4.1 KiB
name, description
| name | description |
|---|---|
| browser-use | Use when task requires multiple steps, unknown UI, form filling, or parallel automation across multiple tabs. This launches autonomous AI agents that figure out the steps themselves. |
Browser-Use Agent - Autonomous Automation
Overview
Launch AI sub-agents that complete multi-step browser tasks autonomously. Most powerful VibeSurf capability.
When to Use
browser-use is a high-level, task-oriented sub-agent approach:
- Complex tasks where you describe the goal and desired output, let the agent figure out the steps
- Long workflows that would require many manual browser operations
- Unknown or dynamic UI that needs autonomous exploration
- Parallel automation across multiple tabs
Note: browser-use and browser skill are complementary, not mutually exclusive. Both can accomplish the same tasks - browser-use is higher-level automation, while browser gives you precise control.
Available Actions
| Action | Description |
|---|---|
execute_browser_use_agent |
Execute browser-use agent tasks. Specify tab_id to work on specific tab. Each tab_id must be unique during parallel execution. |
How It Works
Describe the goal, agent figures out the steps:
- Navigate to URLs
- Find and interact with elements
- Fill forms
- Extract data
- Return structured results
Task-Oriented Thinking
Good task descriptions:
- ✅ "Fill out the registration form with these details"
- ✅ "Search for Python tutorials and summarize top 3"
- ✅ "Go to login page, authenticate, then check dashboard"
Bad task descriptions:
- ❌ "Click button" (too vague, use
browser) - ❌ "Extract prices" (use
js_codeinstead) - ❌ "Step 1: navigate, Step 2: click..." (let agent figure it out)
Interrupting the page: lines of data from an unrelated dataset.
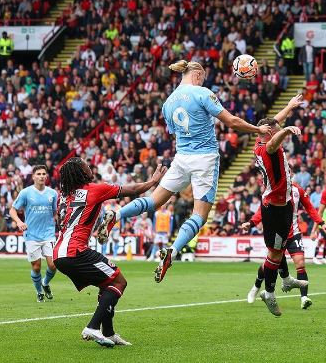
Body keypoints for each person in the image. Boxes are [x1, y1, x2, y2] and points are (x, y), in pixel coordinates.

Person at [96, 60, 271, 283]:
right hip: (205, 158)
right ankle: (173, 250)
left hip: (181, 157)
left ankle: (117, 214)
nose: (203, 81)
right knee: (199, 215)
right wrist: (258, 129)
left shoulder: (167, 103)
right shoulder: (202, 93)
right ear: (197, 74)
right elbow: (232, 122)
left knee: (154, 201)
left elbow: (175, 132)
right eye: (203, 77)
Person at [53, 157, 166, 347]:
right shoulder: (95, 189)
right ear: (81, 172)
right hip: (76, 251)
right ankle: (92, 327)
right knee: (119, 281)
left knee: (107, 285)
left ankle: (109, 332)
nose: (90, 167)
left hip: (60, 253)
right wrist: (154, 181)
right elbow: (134, 190)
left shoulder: (64, 196)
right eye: (86, 166)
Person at [252, 93, 308, 316]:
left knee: (279, 249)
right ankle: (269, 294)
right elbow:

Working with Existing Tabs
🎯 Important: tab_id Selection
When user refers to their already-opened pages (e.g., "the current page", "from my open tabs", "the second tab"):
- FIRST call
get_browser_stateto get all open tabs and their IDs- THEN use the correct
tab_idfrom the response- NEVER use
tab_id: nullor omit it - that creates a NEW tabKey distinction:
tab_id: "existing_id"→ Work on user's existing tabtab_id: nullor omitted → Create a brand new tab
Parallel Execution
Provide multiple tasks to run agents in parallel. Each task needs a unique tab_id for parallel execution.
Best Practices
| Practice | Why |
|---|---|
| Describe goal, not steps | Agent figures out navigation |
| Use parallel for independent tasks | Much faster |
| One task per agent | Clear responsibilities |
| Unique tab_id per task | Required for parallel execution |
Common Mistakes
| Mistake | Fix |
|---|---|
| Over-specifying steps | Describe goal, let agent figure it out |
| Using for single click | Use browser instead |
| Using for simple extraction | Use js_code or crawl instead |
| Duplicate tab_id in parallel | Each agent needs unique tab_id |
Fallback Strategy
🔄 When browser-use Fails or Needs Manual Control
If
execute_browser_use_agentfails, gets stuck, or you need more precise control:Seamlessly fallback to manual
browseroperations:
get_browser_state- Inspect current page state and available elementsbrowser.{action}- Perform specific action (click, input, navigate, etc.)get_browser_state- Verify result and determine next action- Repeat this cycle until task completes
This is the recommended recovery pattern - browser-use and browser are complementary tools.
Choosing the Right Approach
| Approach | Best For | Characteristics |
|---|---|---|
| browser-use | Complex, long tasks | Task-oriented, autonomous, describe goal + output |
| browser | Precise control needed | Step-by-step, explicit actions, full control |
| Hybrid | Best of both | Start with browser-use, fallback to browser if needed |
Principle: Choose based on task complexity and control needs, not step count. Both can handle multi-step workflows and form filling.